In anticipation of the restart of Tennessee football, in anticipation of an opening game in September, in anticipation of a much-improved offense and a decisive victory over Charlotte, I have launched research of scoring outbursts.
My third call for perspective brought a warning: Do not take Charlotte lightly.
OK, let’s just stick with numbers. The 49ers last season allowed 45 or more points in four losses to big boys. If that is correctly labeled as defense, it remains suspect.
Do not expect Tennessee to score 70. That is the record for the modern era (starting in 1937). Seventy points were inflicted upon visiting Louisiana-Monroe in 2000. The Vols scored 49 in the first half, jumped around too much during intermission and appeared less effective thereafter.
Think about this: 10 touchdowns by seven Volunteers – Travis Henry, Travis Stephens and Cedrick Wilson two each, Leonard Scott, Eric Parker, David Martin and Andre Lott (30-yard run with captured fumble) one each.
Alex Walls kicked 10 extra points. Freshman Casey Clausen completed 12 of 15 passes. Tennessee zoomed past 500 yards in total offense.
Louisiana-Monroe gained 33 yards rushing. Louisiana-Monroe kicked a field goal. Poor Louisiana-Monroe probably felt a little better at 70-3 than 70-0.
There was a game, a little before my time, when Tennessee scored 104. American Temperance University was the victim. That doesn’t say much for moderation.

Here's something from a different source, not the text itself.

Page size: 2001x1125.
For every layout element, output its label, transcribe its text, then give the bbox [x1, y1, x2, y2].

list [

In another time and place, Tennessee defeated King College, 101-0, and Cumberland, 101-0.
When Tennessee was just learning to play, it lost four consecutive games by a combined 250-0. There were no offensive outbursts by the locals.
General Robert R. Neyland tried to avoid running up scores. He did not want to anger opponents and create grudges. He was always looking ahead to the next meeting.

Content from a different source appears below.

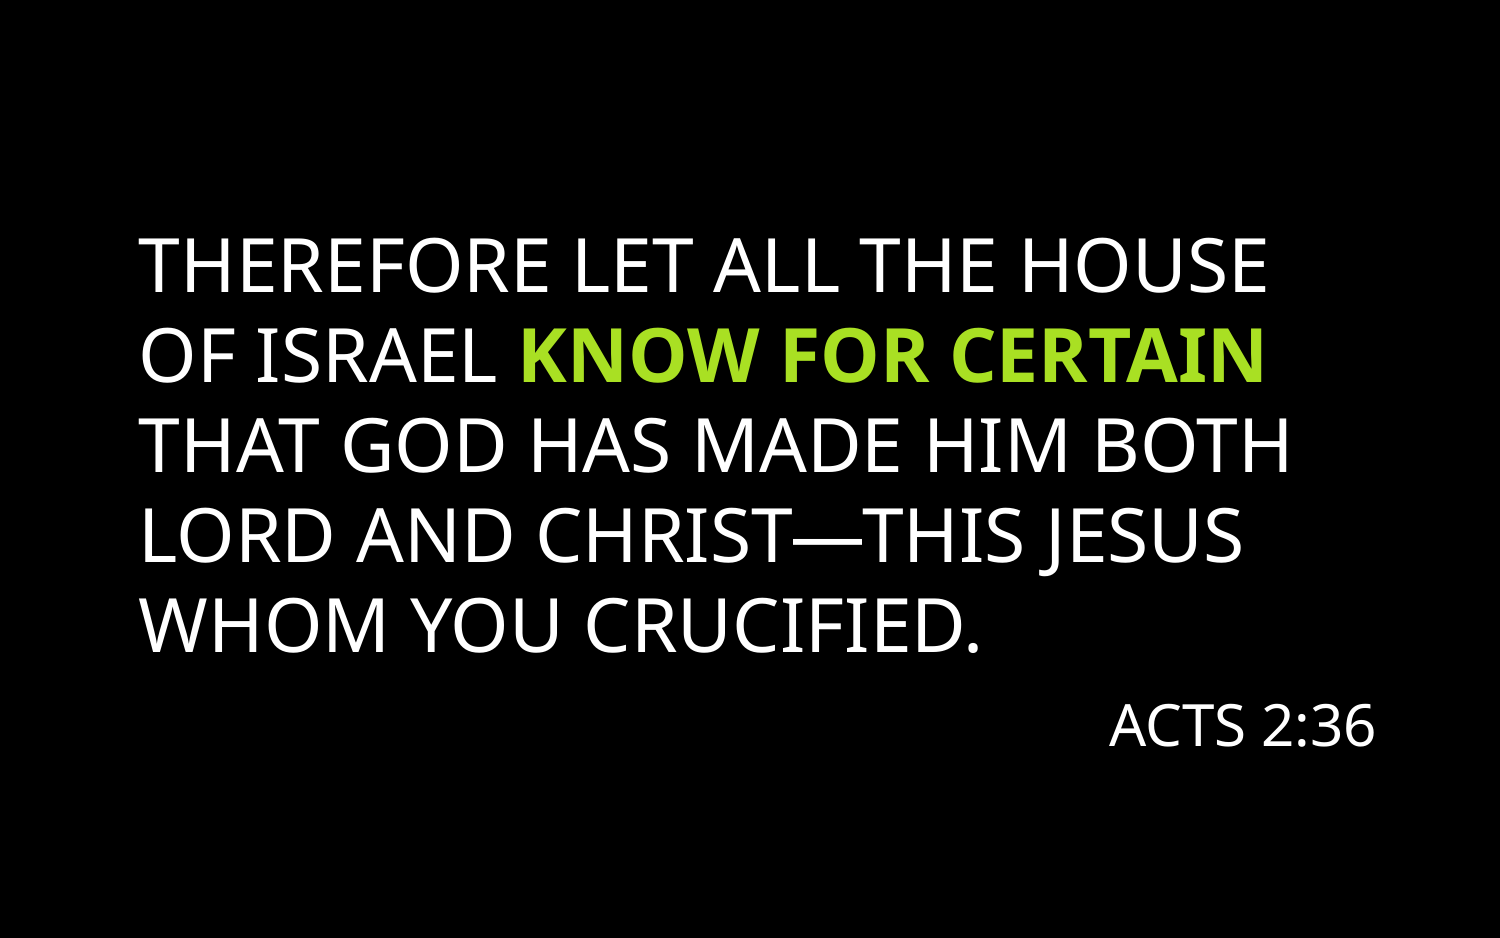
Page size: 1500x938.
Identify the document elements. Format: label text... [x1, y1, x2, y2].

Bowden Wyatt’s 1960 team scored 62 on Tampa. It couldn’t help itself. John Majors’ 1987 Vols hung 55 on Ole Miss and a few more on a few weaker foes.

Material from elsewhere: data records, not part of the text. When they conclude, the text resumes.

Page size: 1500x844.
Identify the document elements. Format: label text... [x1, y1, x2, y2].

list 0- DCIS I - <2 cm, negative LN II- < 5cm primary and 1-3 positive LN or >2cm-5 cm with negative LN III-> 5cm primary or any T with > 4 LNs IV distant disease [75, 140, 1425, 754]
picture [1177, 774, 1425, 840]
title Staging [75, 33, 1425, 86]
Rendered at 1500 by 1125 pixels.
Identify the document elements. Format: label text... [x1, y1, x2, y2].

For some reason, I can’t remember much about the Derek Dooley era. I do recall his Vols set a total offense record of 718 yards against Troy in 2012. Troy also set a record, 721 yards, most ever allowed by a UT defense. The score was 55-48. Good guys scored last.
Phillip Fulmer teams racked up several SEC opponents. In his first year, 1993, the Vols thrashed South Carolina, 55-3. That was when Heath Shuler was SEC player of the year, James Stewart, Charley Garner and Aaron Hayden were very good runners and Billy Williams, Cory Fleming, Craig Faulkner and Joey Kent were fine receivers.
The next season ended on a high – 52-0 over Kentucky and 65-0 at Vanderbilt. There was no mercy rule.
A better measurement of offensive outbursts might be points produced against nationally ranked opponents. In 1980, the Vols went to Auburn and skinned the Tigers, 42-0. Auburn fans booed their team. The romp backfired on Tennessee. It triggered the dismissal of Doug Barfield as Auburn coach and brought in Pat Dye.
In 1990, Tennessee ripped ninth-ranked Florida, 45-3. There was a special treat: Tight end Von Reeves threw a TD pass to Carl Pickens.
The 1994 Vols scored 21 against Virginia Tech in the second quarter and 45 in the Gator Bowl show. Stewart ran for three touchdowns and turned a pitchout and what looked like a sweep into a scoring pass to Kendrick Jones.
In that segment of Fulmer’s career, Georgia simply could not contain the Vols. In 2006, in Athens, Tennessee trailed Georgia by 17 in the second quarter but ended up scoring 51 and winning by 18. The Bulldogs failed to stop the Erik Ainge-led attack.
Ah yes, those were the days.
Tennessee 2020 will look better on offense than last year’s team. Count on it. Improved line play will be the primary reason. The discovery of Eric Gray will make a difference. Jarrett Guarantano will be noticeably better or somebody else will be playing quarterback.
There is another significant if-if-if. Josh Palmer projects as the No. 1 receiver. Who else emerges when will be a vital factor. Look for Ramel Keyton, Cedric Tillman, Brandon Johnson, Deangelo Gibbs and Velus Jones in the tournament. There might be space for a fast freshman.
Very important in this search for a scoring outburst is year 2 with Jim Chaney as coordinator.